SUPPLIED MATERIAL:
★ ★ ★

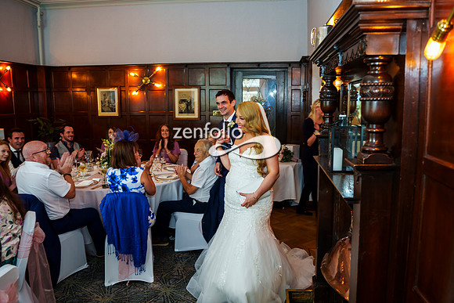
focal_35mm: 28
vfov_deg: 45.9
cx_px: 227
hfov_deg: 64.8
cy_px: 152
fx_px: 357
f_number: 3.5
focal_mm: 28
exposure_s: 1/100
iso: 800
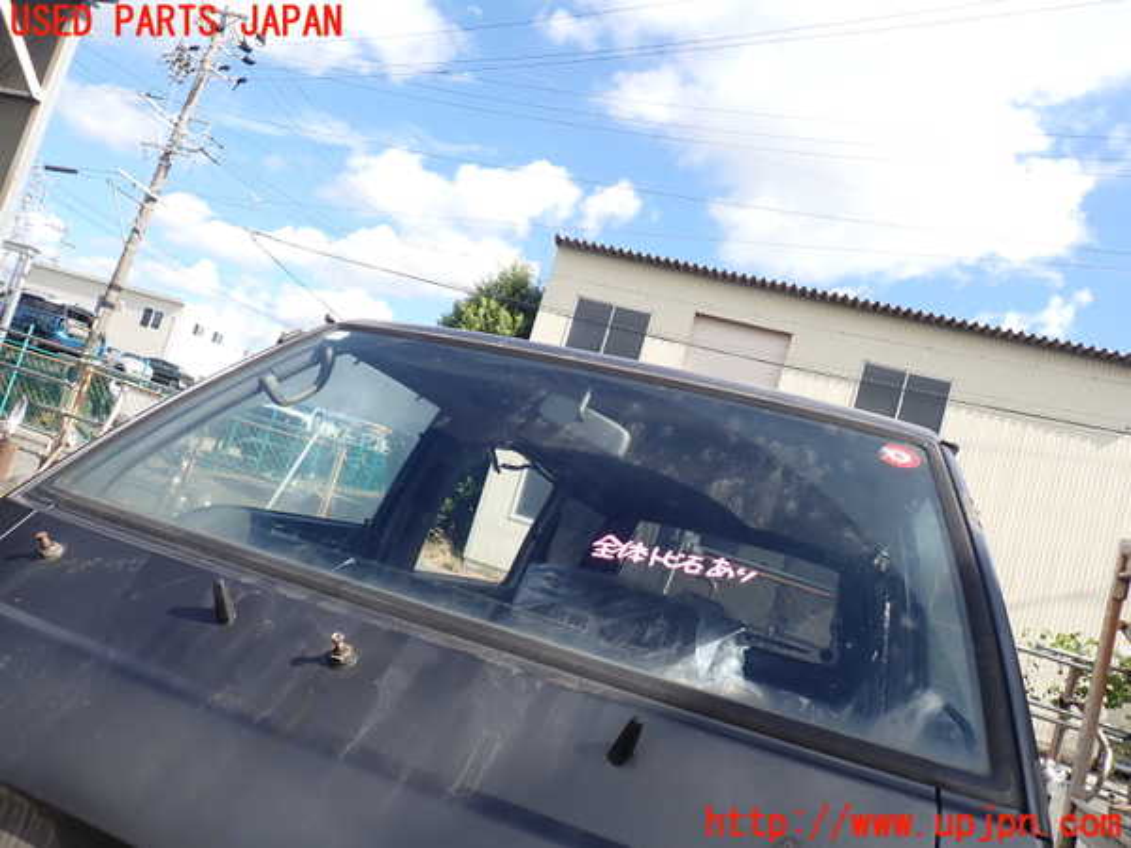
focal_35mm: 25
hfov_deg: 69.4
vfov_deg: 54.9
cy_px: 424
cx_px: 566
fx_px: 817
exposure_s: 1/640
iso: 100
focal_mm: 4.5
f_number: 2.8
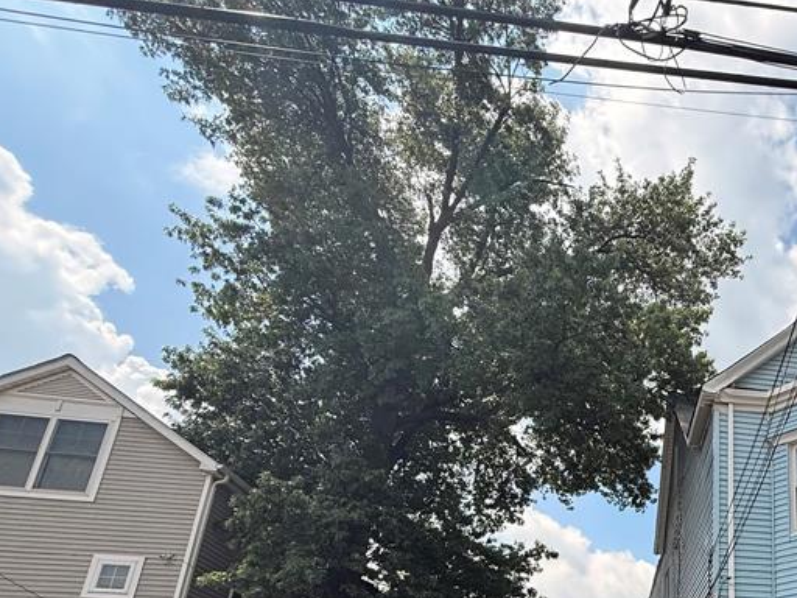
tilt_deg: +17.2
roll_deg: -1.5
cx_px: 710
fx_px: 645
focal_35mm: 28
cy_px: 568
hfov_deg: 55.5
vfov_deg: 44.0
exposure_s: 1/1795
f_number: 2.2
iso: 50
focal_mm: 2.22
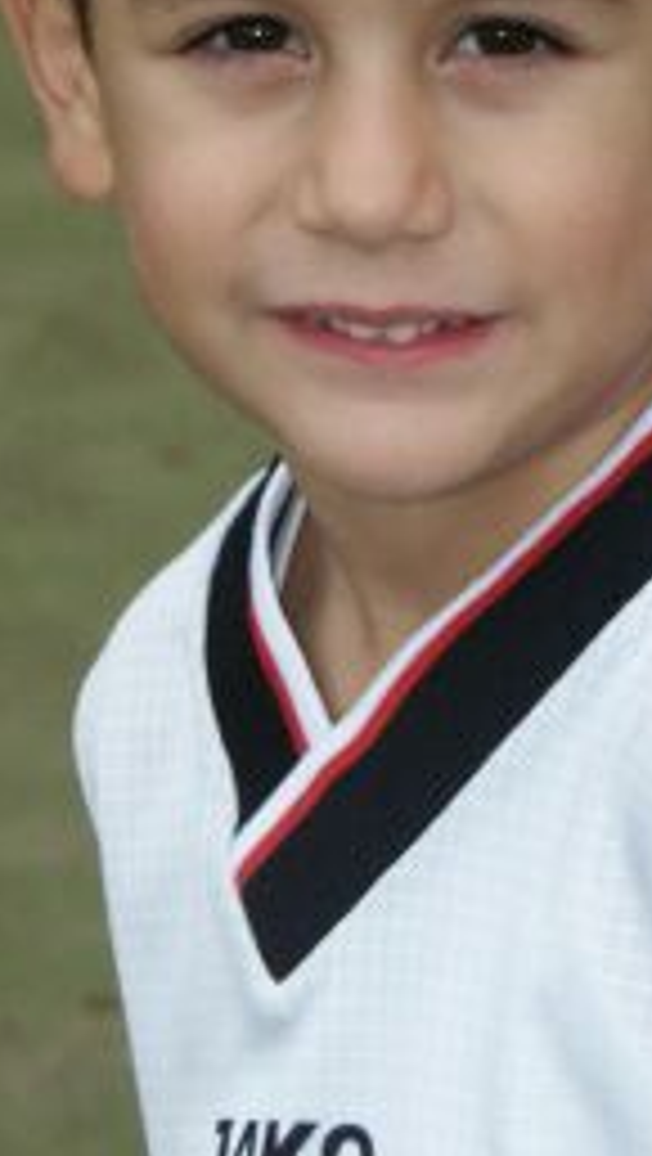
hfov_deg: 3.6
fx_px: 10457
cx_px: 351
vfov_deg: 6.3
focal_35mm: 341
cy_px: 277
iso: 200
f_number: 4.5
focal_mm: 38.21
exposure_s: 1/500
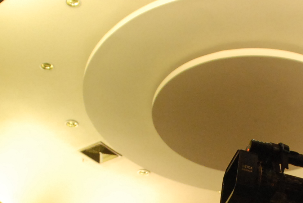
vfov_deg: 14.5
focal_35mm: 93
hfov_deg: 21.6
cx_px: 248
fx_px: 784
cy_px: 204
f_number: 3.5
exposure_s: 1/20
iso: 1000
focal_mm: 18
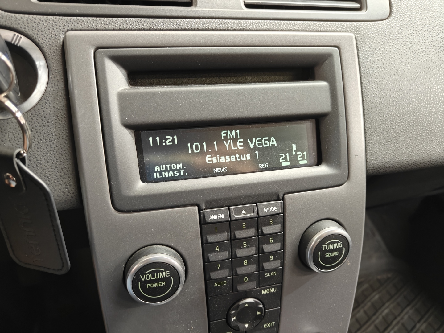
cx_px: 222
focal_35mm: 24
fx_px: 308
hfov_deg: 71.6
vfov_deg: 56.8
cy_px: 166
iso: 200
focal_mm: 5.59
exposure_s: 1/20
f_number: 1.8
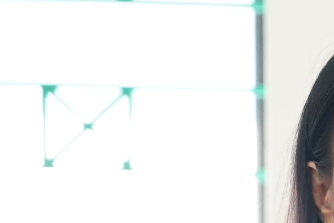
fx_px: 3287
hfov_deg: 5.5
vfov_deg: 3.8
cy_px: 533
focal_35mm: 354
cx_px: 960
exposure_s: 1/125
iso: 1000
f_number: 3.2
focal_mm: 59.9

★ ★ ★

EXERCISE DIRECTIONS: Print nothing except the lines above from the one containing "exposure_s: 1/100" down to the one containing "f_number: 4.5", both included, exactly as written and free of pictures.

ANSWER FOR THE TASK:
exposure_s: 1/100
iso: 800
focal_35mm: 25
hfov_deg: 69.4
vfov_deg: 54.9
cy_px: 424
cx_px: 566
fx_px: 817
exposure_s: 1/640
iso: 100
focal_mm: 4.5
f_number: 2.8
tilt_deg: +17.2
roll_deg: -1.5
cx_px: 710
fx_px: 645
focal_35mm: 28
cy_px: 568
hfov_deg: 55.5
vfov_deg: 44.0
exposure_s: 1/1795
f_number: 2.2
iso: 50
focal_mm: 2.22
hfov_deg: 3.6
fx_px: 10457
cx_px: 351
vfov_deg: 6.3
focal_35mm: 341
cy_px: 277
iso: 200
f_number: 4.5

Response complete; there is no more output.